Au commencement, il est juriste, un avocat, un professeur de Droit, mais aussi un grand penseur qui s’est servi de sa plume pour coucher sur papier ses cogitations profondes et ses histoires émouvantes. Après une longue et glorieuse carrière dans les méandres du monde juridique et la pratique judiciaire, il s’est consacré à la littérature : son premier amour, son terrain de prédilection, sa terre promise où les mots, les phrases, les signes de ponctuation y deviennent une sorte d’algorithme propre à lui, une pâte à modeler qu’il façonne à sa guise pour bouleverser de fond en comble la majorité de nos certitudes.
En 1989, il publie son premier livre «De miel et d’aloès», suivi par plusieurs autres chefs-d’œuvre haut de gamme, dont certains ont décroché à maintes reprises le Comar d’Or (on en cite notamment : « Jours d’adieu », Comar d’or 1996; «le paradis des femmes», Comar d’or 2006, et également finaliste du prix des cinq continents de la francophonie ; Plus récemment son roman « Les lendemains d’hier », Comar d’or 2018). Ces couronnements ne sont pas le fruit d’un hasard. D’ailleurs, dans chaque page, le lecteur partira dans une croisade divine, pour conquérir les vérités fuyantes et « la réalité qui se perd en chemin », dévoiler les sens, survivre à l’insoutenable « l’attente», et tenter de rattraper «les rendez –vous manqués».
Le temps, une énigme récurrente dans les œuvres de l’auteur.
La notion du temps, est l’un des thèmes récurrents dans ses œuvres. Le temps qui nous échappe, le temps qui nous joue des tours, le temps qu’on essaye vainement de lui courir après, de le tuer avant qu’il nous tue. Dans son roman «l’attente », publié en 2007, le temps se dilate pour un passager d’un «Vol retardé», et se rétrécit lors d’un rendez-vous entre amoureux qui ne se verront, peut-être, plus jamais. Le temps, qui ne cède jamais aux tentatives vaines de le geler, de le maîtriser, de l’anticiper ou de le devancer. Qui dit temps, dit vie : « une rivière qui s’amollit, se perd en méandres, s’épand de proche en proche…une morne crue que rien n’arrête ». Le temps, qui triomphe des nations et tracasse d’autres. Le temps de la gloire pour certains, le temps des déboires pour d’autres. Dans «l’attente », Ali Bécheur, interroge la société moderne, les politiciens arabes, et tente de trouver des justifications pour la sclérose intellectuelle, et la régression pluridisciplinaire dont on souffre aujourd’hui, après avoir laissé « dernière nous, notre modernité, un âge d’or, brocards et damas, bassins réfléchissant des dentelles de pierre, vasques où pleuvent des jets d’eau, jardins et délices. Tous ces cache-misère de la nostalgie millénaire ». Ça fait une belle lurette que le temps des fleurs est révolu, et que les lendemains n’ont plus un goût de miel, mais plutôt un goût âcre et une odeur douçâtre. Nous, les arabes, sommes consommateurs affamés de la modernité importée d’ailleurs et l’échiquier par lequel l’occident règne sur les esprits et les vies.

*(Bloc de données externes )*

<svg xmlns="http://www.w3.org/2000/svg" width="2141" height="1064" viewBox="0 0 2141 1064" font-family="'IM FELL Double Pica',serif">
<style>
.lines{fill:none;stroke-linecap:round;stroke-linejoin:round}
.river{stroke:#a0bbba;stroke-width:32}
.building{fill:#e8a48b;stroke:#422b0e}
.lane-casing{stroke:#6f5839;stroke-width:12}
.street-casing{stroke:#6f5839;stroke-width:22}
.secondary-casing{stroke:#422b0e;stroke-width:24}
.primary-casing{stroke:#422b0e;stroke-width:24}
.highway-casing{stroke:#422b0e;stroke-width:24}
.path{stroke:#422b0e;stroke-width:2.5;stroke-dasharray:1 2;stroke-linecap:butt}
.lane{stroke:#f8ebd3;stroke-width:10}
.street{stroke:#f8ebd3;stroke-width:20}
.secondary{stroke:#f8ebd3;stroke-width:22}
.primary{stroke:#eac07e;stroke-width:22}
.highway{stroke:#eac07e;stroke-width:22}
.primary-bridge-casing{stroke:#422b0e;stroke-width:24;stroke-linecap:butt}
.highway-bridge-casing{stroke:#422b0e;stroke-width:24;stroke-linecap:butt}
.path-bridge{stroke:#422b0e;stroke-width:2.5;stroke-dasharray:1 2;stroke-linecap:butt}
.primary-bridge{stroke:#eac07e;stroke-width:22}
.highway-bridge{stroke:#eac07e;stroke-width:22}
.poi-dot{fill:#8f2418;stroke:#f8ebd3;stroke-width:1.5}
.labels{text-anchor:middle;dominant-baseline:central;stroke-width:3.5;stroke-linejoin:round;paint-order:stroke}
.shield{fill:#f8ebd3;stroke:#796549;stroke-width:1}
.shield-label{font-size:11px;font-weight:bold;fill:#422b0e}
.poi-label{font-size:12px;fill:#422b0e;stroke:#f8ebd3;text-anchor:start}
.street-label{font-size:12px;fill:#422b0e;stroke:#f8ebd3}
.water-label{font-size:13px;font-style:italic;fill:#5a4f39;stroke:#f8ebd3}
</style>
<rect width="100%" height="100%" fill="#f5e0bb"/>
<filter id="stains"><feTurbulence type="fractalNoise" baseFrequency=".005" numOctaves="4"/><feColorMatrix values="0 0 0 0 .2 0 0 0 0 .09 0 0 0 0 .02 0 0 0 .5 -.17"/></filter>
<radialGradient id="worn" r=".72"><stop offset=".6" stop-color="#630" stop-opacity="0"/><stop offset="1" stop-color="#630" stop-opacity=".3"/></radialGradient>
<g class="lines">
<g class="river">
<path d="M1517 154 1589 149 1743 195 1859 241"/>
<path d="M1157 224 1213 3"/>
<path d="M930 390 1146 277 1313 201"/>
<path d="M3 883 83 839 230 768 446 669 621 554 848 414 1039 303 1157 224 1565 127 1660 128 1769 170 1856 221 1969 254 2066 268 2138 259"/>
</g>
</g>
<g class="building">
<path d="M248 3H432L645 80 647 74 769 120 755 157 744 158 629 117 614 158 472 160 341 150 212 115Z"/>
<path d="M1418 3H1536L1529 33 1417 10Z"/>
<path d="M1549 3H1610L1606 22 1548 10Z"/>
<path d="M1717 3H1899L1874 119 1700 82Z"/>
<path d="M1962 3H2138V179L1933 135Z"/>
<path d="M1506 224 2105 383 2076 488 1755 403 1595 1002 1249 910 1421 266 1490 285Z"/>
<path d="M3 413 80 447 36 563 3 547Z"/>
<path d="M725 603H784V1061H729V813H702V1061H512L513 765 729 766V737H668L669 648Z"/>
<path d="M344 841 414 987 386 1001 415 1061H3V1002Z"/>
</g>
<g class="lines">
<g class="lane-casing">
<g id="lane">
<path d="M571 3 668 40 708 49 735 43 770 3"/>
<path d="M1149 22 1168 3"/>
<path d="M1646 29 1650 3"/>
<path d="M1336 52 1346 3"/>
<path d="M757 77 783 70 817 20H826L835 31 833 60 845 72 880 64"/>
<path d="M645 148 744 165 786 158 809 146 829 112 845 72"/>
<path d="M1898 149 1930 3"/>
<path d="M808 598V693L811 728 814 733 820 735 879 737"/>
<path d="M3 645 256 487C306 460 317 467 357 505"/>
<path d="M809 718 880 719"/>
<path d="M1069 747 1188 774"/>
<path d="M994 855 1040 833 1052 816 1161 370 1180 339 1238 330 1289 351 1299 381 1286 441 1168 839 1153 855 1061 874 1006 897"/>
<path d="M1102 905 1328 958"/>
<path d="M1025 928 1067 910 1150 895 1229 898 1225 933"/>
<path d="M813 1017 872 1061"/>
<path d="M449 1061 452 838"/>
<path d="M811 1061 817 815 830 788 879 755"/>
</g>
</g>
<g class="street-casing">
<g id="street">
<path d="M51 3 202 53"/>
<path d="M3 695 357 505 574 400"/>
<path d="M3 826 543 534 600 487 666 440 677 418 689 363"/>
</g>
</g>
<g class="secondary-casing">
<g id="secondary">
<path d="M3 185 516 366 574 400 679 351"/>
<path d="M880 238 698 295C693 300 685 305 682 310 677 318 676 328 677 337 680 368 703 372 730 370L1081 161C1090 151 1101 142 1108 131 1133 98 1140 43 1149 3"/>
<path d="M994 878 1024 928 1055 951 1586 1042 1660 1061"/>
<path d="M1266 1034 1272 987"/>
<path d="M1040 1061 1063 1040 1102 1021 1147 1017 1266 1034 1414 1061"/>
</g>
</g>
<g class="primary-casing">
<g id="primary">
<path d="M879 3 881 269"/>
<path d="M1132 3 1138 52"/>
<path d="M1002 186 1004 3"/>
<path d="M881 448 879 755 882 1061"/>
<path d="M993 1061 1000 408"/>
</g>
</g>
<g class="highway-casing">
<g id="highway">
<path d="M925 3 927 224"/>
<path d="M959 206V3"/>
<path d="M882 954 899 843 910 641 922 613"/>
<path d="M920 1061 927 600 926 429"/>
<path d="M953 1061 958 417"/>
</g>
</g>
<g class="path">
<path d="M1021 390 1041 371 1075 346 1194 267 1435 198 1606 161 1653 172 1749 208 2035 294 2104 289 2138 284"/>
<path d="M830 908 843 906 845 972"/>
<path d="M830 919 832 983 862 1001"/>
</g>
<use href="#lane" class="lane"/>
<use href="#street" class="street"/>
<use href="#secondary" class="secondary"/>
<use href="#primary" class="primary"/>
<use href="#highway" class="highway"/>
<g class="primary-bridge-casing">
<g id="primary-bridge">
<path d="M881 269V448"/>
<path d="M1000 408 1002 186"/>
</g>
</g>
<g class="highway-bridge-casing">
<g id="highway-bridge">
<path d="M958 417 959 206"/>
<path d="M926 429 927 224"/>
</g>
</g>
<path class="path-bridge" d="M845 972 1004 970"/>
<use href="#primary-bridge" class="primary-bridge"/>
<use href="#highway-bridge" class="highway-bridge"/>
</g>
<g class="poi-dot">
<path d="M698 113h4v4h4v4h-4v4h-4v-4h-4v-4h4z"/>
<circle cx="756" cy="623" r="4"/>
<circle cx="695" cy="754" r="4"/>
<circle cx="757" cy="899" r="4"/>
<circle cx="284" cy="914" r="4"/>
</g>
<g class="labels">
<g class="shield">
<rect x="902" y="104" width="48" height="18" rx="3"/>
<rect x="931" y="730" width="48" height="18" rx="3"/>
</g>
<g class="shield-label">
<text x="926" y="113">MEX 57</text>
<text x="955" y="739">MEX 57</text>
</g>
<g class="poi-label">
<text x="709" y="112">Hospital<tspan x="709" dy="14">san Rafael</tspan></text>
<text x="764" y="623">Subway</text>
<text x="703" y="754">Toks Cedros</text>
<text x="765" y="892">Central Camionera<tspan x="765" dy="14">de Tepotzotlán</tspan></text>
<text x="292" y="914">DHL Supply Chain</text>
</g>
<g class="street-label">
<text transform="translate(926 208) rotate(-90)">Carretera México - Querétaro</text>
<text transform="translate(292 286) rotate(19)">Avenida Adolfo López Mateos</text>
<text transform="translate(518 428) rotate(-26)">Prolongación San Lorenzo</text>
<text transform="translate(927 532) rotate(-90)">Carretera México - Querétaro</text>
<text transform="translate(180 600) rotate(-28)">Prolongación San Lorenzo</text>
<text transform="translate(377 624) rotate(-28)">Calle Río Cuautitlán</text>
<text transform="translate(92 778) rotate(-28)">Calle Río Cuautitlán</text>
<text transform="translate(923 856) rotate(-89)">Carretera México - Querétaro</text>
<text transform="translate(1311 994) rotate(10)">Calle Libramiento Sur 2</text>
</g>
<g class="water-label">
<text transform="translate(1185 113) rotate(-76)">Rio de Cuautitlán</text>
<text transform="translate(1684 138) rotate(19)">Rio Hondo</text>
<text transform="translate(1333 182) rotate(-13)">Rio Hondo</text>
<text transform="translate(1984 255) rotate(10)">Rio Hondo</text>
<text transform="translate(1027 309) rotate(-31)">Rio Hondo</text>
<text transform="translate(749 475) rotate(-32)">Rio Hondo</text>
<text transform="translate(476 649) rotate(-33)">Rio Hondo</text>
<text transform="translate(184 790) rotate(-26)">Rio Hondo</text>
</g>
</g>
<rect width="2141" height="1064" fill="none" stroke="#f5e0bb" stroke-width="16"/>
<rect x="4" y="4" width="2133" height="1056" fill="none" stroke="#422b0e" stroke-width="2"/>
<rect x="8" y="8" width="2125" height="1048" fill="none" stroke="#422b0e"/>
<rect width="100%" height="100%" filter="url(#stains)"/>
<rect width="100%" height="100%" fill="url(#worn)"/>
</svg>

Quand le fils fait de son père un personnage d’un roman posthume
Ce concept énigmatique, à savoir le temps, on le retrouve également dans son dernier roman « Les lendemains d’hier ». Dans ce roman aussi, le temps est déraisonnable, « qui ne se remonte pas et ne fait que fuir éperdument ». Un récit saisissant qui vous emmène, à travers un méli-mélo de souvenirs, à une Tunisie qui frissonne au rythme des guerres mondiales et des décisions politiques, voulues mais aussi dévolues. Il retrace, sans aucun respect d’une chronologie quelconque, le portrait de son défunt père. Son père, si Omar, à l’image d’un « Bon père de famille » fantasmé par les juristes romains, réglo, laborieux, à l’image d’un Dieu grec, qui domine en silence la vie de ses idolâtres. Sauf, que cette idole n’était pas tant adorée par son propre fils, qui se trouve submergé tout au long de sa vie par le fantôme de son père. Un père distant, silencieux, se réfugiant dans le non-dit, étant leur mode d’expression, bâtissant des hautes murailles, difficilement grimpables. Un père qui jongle avec les ambitions de son fils, et hante ses jours et ses nuits. En résultat, il a mené sa vie en esquivant la domination de son père, en essayant d’être lui-même, et non pas une ombre, une copie conforme, voire un clone identique de l’inégalable, de l’indéchiffrable, si Omar.
Sa mort, déclenchait alors une myriade de scènes renaissant des cendres de l’oubli, en jaillissant comme des laves d’un volcan somnolent. A travers ce portrait mitigé du père, Ali Bécheur critique le modèle familial tunisien, arabe d’une manière plus générale, d’une société patriarcale, dont les illustrations ne nous manquent pas. Une autorité coloniale, qui domine, qui humilie et impose ses normes et un père qui dicte ses ordres et commande en douceur. Pour ainsi dire que le prépondérant est partout présent …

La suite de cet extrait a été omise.